“Lagos State
government said they are taking care of the Ebola patients. But you need to
visit where they are. When you do you would find out that the place is a
rundown infrastructure. It doesn’t have a decent toilet. Some of them are there
getting malaria. How can you be treating one sickness and getting another?
Family members are having to buy things like toiletries, detergents. We are
buying bleach for them to wash hands.
“They’ve been kept in one ward and share the same toilet.

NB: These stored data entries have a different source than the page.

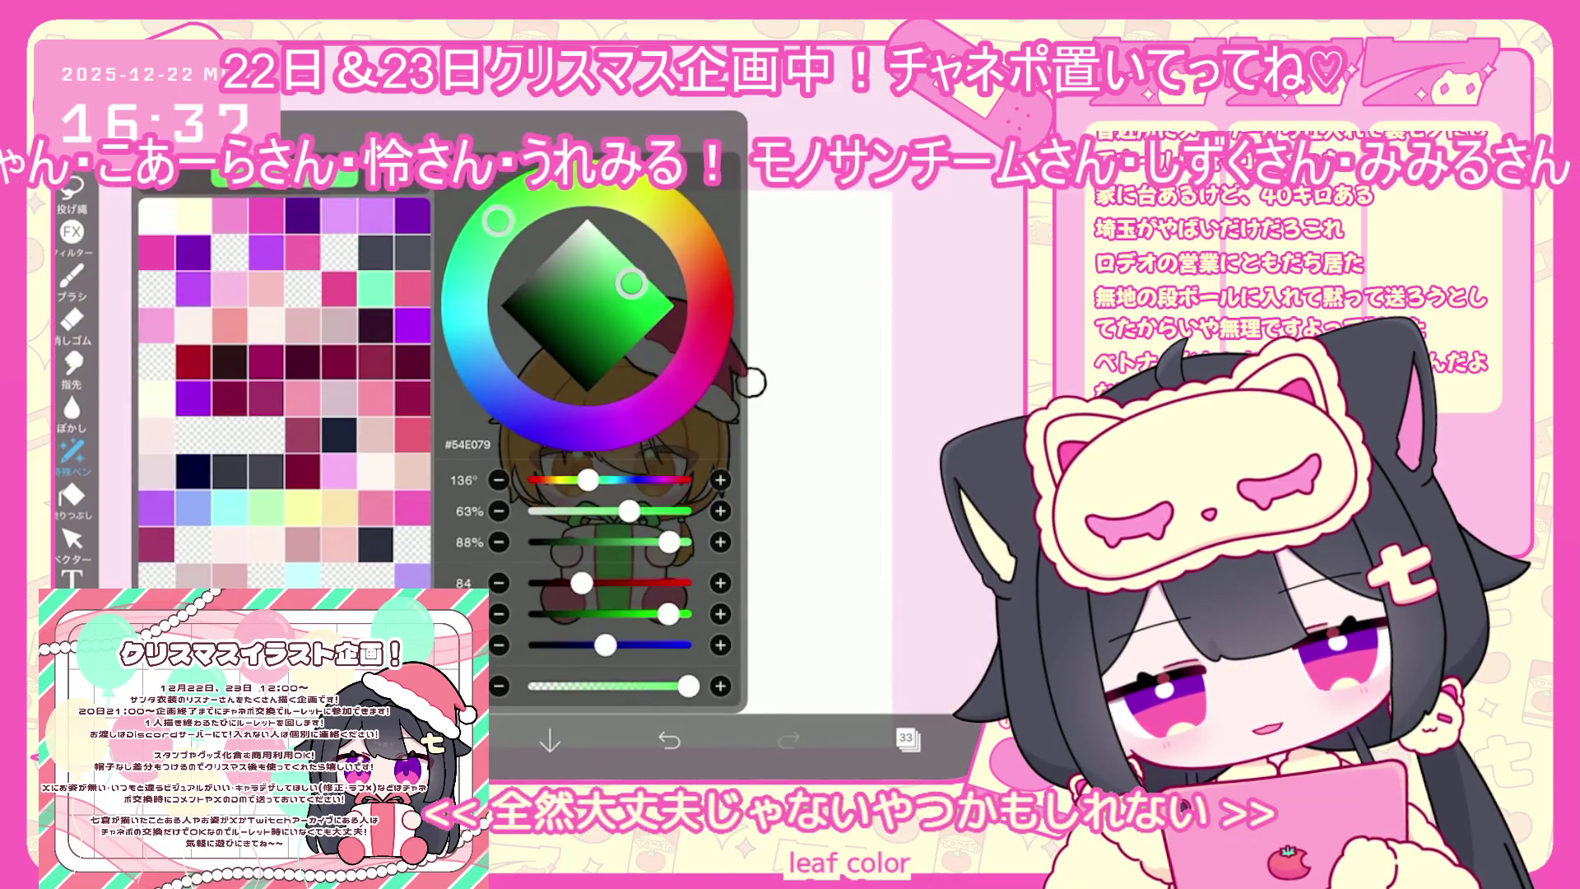
click(609, 568)
Shift the green slightly bluer to #53DE89 and check layer 36
click(908, 739)
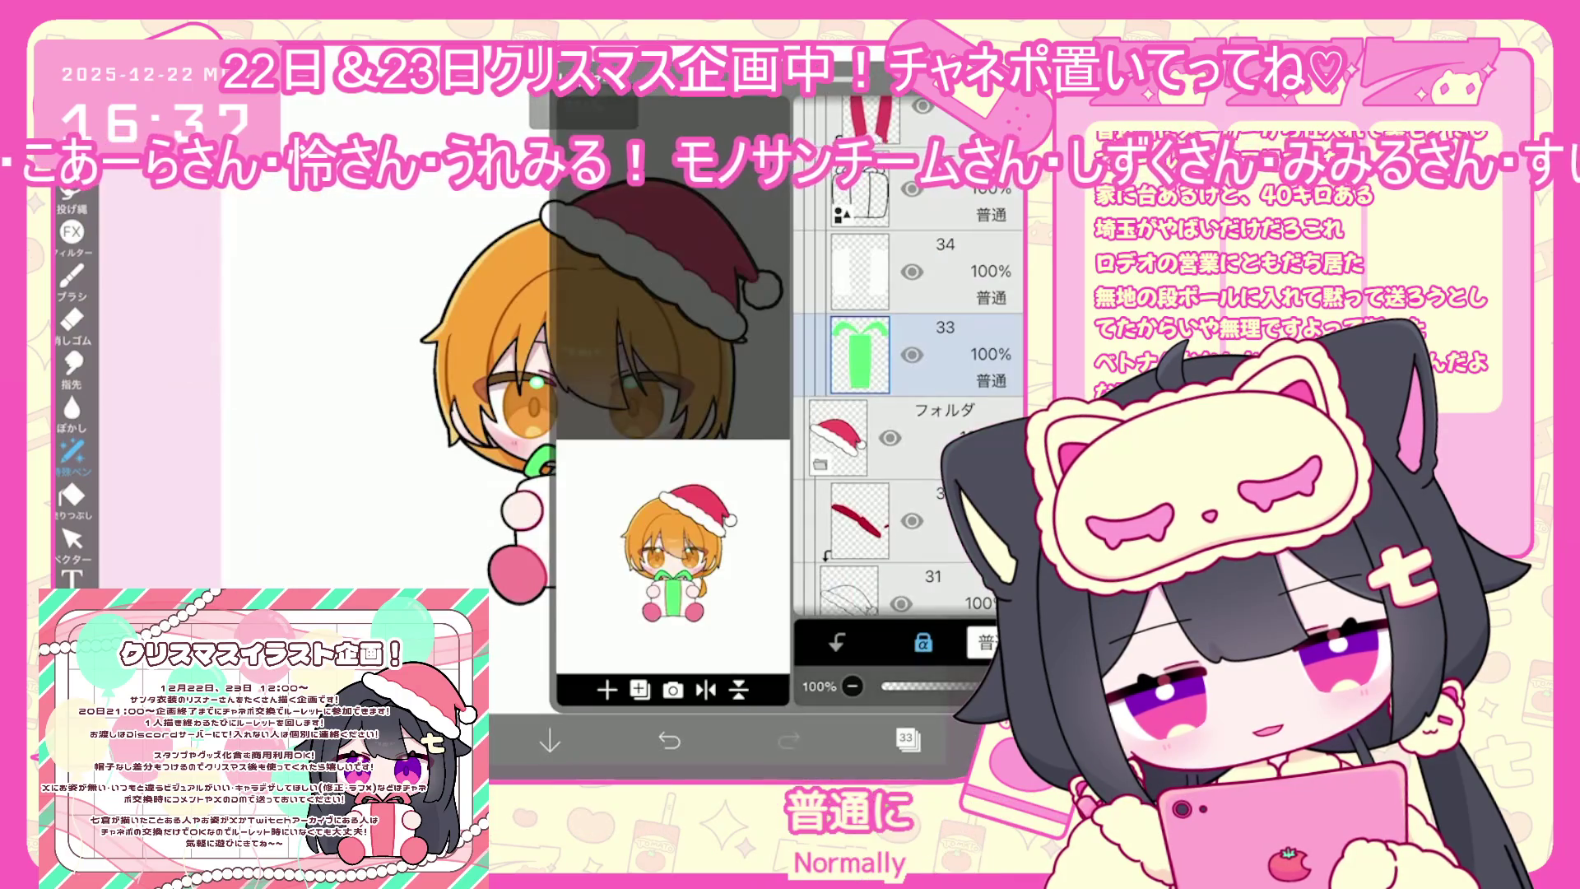
click(428, 739)
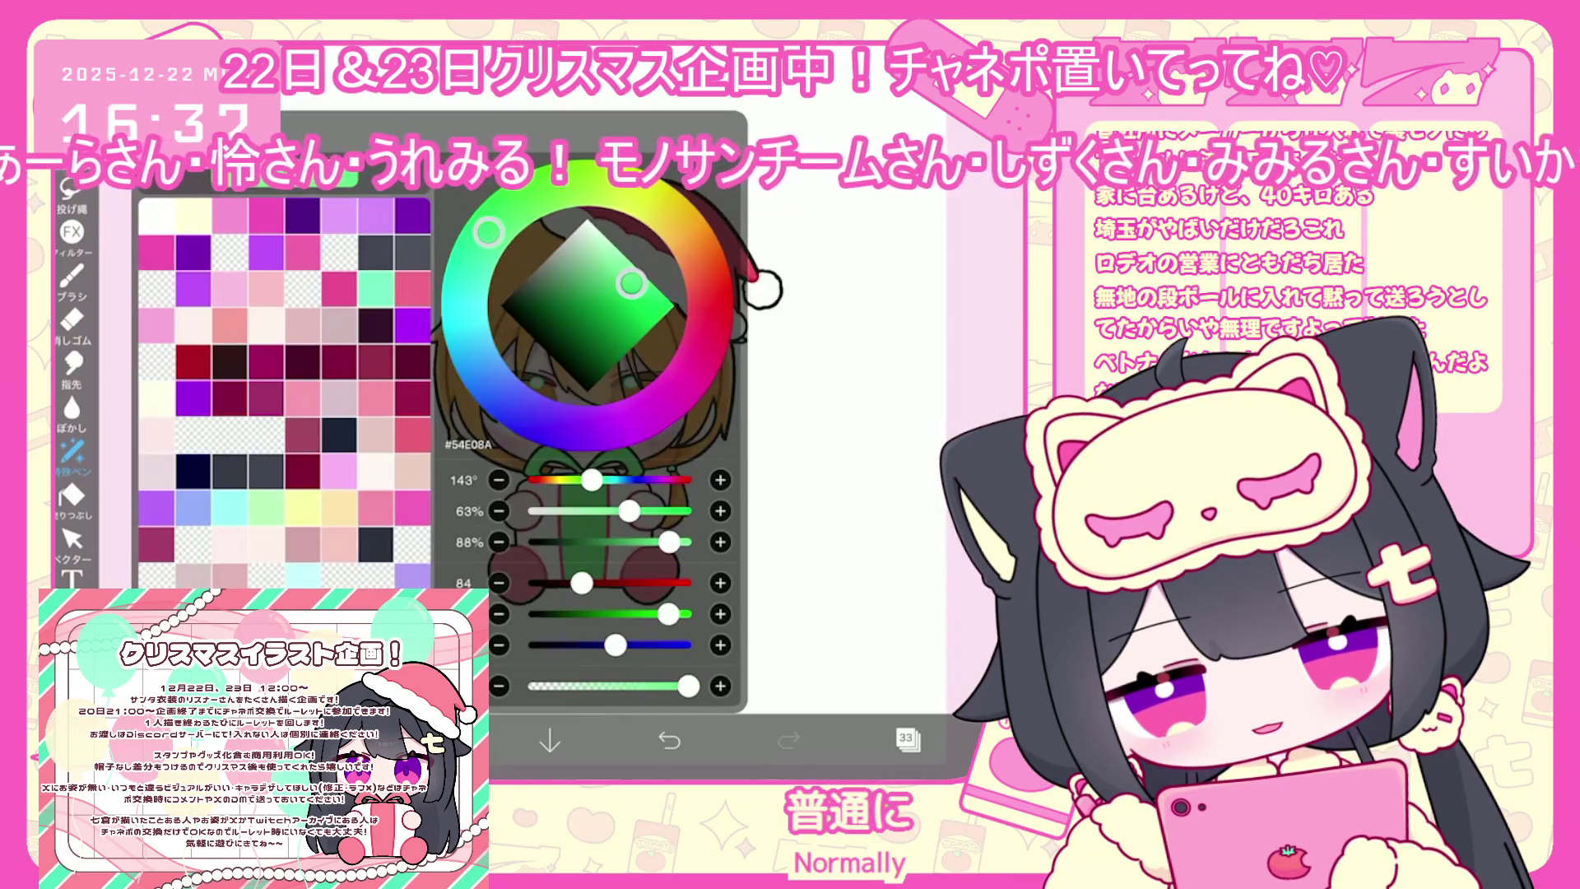
drag(669, 541, 674, 541)
click(823, 370)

What happens to WHO standard that says each patient should be separated from
the other? If people know that the government is doing this I don’t think
anybody would want to come down here to quarantine them. Government says some
of them are recovering, why is it that those recovering are in the same room
with everybody who is sick?” he asked.
He questioned what the money released for the treatment by
the government is being used for when the facility and patients lack all basic
essentials.
“Government says they are releasing money. Very soon we
would here that they spend so much billions during Ebola crisis but we are here
and there is nothing on ground.” Last Friday, the Special Adviser to President
Goodluck Jonathan on Media, Reuben Abati, said the President has ordered the
immediate release of N1.9 billion “to execute a special intervention plan to
tackle the Ebola outbreak.”
The relative said though the patients were separated
according to sex on Thursday, the facilities in the new wards are nothing
better than the old ward.
“You would expect that having used an emergency place that
was dilapidated when using a new infrastructure it would be uptight and
everything would be there but now again it’s going to be another big room and
there is everybody there. When you wake up in the morning and somebody sitting
beside you died, who would that help them to recover?
“They are seeing people they used to know dying left, right, and centre, someone died today and he died in the presence of other people and you expect them to recover? Someone should throw light about this so that government can wake up and discover how things are done. I read countless articles in the paper that everything is fine. Nothing is fine.”